Notizie sulla famiglia
Vallisnera - Casagrande
Casalgrande - Scandiano
Schema
 

 



Notizie sulla famiglia di Antonio Vallisneri sr, ricavate dalle carte d’archivio dell’epoca di Roberto Gandini



Da Vallisnera a Casalgrande

Anton Maria, figlio del fu "Peregrini da Valosineria da Casalgrande” è presente, come testimone, ad una "emptio agrorum” fatta da Salvatore figlio di Bernardino Morati abitante nella villa di Jano, a favore del cugino Don Antonio figlio di Giuliano Morati di Borzano, redatta il 27 novembre 1508 nella piazza del mercato di Scandiano, dal notaio Agostino Crivelli.

Archivio di Stato di Reggio Emilia (d’ora in avanti ASRE), Archivio Notarile (d’ora in avanti AN), Agostino Crivelli, 1506-27, b. 1176.

E’ questa la prima prova documentata sinora trovata della presenza di un membro della famiglia Vallisneri nel territorio di Scandiano. I Vallisneri di Casalgrande avevano tra i loro ascendenti un certo Antonio conte di Nigone, vissuto ai tempi del marchese Niccolò III d’Este e originario di Vallisnera, feudo della omonima famiglia, castello dipendente dal Ducato sotto la Diocesi e l’Archivio di Reggio e posto nell’Appennino reggiano a 30 miglia da Reggio e 40 da Modena. Ettore da Vallisnera, forse avo di Anton Maria , fu chiamato nella prima metà del secolo XV dal nobile ferrarese Alberto della Sala, signore di Casalgrande, a ricoprire l’incarico di Giusdicente nel suo Feudo. La notizia è riportata da Francesco Morsiani, cronista scandianese del secolo XVI. Anton Maria, presente ad un atto di acquisto di un terreno stipulato a Casalgrande il 9 gennaio 1540, è chiamato "magistro”. Anton Maria con la famiglia abitava a Casalgrande nel luogo detto "alli Linarij”, poco distante dal Castello. Il toponimo "Linar vel Linarij” indica un "ager linus consitus”, cioè un campo seminato a lino.

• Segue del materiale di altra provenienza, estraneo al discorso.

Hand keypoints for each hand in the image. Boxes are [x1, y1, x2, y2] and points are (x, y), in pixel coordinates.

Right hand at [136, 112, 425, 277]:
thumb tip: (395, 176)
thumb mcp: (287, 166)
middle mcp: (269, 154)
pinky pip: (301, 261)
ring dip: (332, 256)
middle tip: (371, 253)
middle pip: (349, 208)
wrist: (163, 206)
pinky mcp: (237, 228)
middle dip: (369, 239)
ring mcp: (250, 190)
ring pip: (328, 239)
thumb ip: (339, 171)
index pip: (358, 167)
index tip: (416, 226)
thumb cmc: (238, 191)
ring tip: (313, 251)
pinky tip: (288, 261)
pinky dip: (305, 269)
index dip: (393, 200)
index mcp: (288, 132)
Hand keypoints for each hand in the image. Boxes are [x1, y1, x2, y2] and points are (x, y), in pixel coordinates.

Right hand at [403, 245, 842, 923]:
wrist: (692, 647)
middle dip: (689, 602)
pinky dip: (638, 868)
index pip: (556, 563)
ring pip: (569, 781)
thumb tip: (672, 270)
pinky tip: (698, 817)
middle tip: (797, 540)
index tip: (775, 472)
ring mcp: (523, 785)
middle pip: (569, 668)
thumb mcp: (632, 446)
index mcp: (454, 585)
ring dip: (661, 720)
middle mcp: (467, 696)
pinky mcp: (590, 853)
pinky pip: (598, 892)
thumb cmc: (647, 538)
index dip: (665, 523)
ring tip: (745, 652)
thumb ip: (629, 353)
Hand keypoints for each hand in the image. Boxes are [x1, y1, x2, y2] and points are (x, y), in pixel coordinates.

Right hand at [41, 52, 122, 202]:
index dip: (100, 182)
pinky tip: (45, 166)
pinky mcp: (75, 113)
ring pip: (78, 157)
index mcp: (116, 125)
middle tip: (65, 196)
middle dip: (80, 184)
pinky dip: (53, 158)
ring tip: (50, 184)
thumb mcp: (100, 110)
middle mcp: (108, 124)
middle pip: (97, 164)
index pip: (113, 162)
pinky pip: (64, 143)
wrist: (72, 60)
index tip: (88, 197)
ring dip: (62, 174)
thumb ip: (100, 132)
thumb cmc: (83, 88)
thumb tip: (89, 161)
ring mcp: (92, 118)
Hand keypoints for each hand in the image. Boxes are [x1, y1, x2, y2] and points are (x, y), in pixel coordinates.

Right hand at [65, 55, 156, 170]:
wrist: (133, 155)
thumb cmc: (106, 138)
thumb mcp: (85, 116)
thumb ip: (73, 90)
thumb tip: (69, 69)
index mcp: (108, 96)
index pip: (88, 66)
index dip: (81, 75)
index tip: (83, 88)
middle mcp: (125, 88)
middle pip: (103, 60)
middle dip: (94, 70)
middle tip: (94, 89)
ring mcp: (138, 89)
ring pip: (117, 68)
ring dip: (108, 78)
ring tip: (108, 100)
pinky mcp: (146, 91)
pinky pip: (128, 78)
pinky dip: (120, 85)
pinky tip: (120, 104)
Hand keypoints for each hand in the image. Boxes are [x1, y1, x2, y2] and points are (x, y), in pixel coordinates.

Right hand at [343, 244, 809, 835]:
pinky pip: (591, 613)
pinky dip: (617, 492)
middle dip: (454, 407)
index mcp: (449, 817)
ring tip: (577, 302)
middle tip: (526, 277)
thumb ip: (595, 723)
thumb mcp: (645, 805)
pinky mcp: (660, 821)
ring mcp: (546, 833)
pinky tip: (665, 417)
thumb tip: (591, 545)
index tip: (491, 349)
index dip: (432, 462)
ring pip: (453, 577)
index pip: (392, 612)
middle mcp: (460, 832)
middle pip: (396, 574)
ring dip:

ASRE, AN, Simone de Carellis, 1535-41, b. 1068.

Il 13 aprile 1549 Pellegrino da Casalgrande, figlio di Anton Maria, è presente, come testimone, ad un atto di compra-vendita redatto dal notaio Nicolò Bertolani.

ASRE, AN, Nicolò Bertolani, 1543-56, b. 1044.

Un’ulteriore conferma della residenza a Casalgrande di Pellegrino Vallisneri la troviamo nel suo testamento, redatto, il 19 agosto 1552, dal notaio Simone de Carellis. Pellegrino del fu Anton Maria, essendo ancora nelle sue piene facoltà mentali, comanda, dopo la sua morte, di essere sepolto nel cimitero della chiesa di S. Bartolomeo di Casalgrande. Nomina la moglie Sabadina de Ferraris usufruttuaria vita natural durante dei suoi beni e il fratello della moglie, Nicola de Ferraris, tutore dei suoi tre figli maschi minori di anni 25: Possidonio, Domenico e Raffaele.

ASRE, AN, Simone de Carellis, 1535-1592, b. 1073, Testamenti diversi.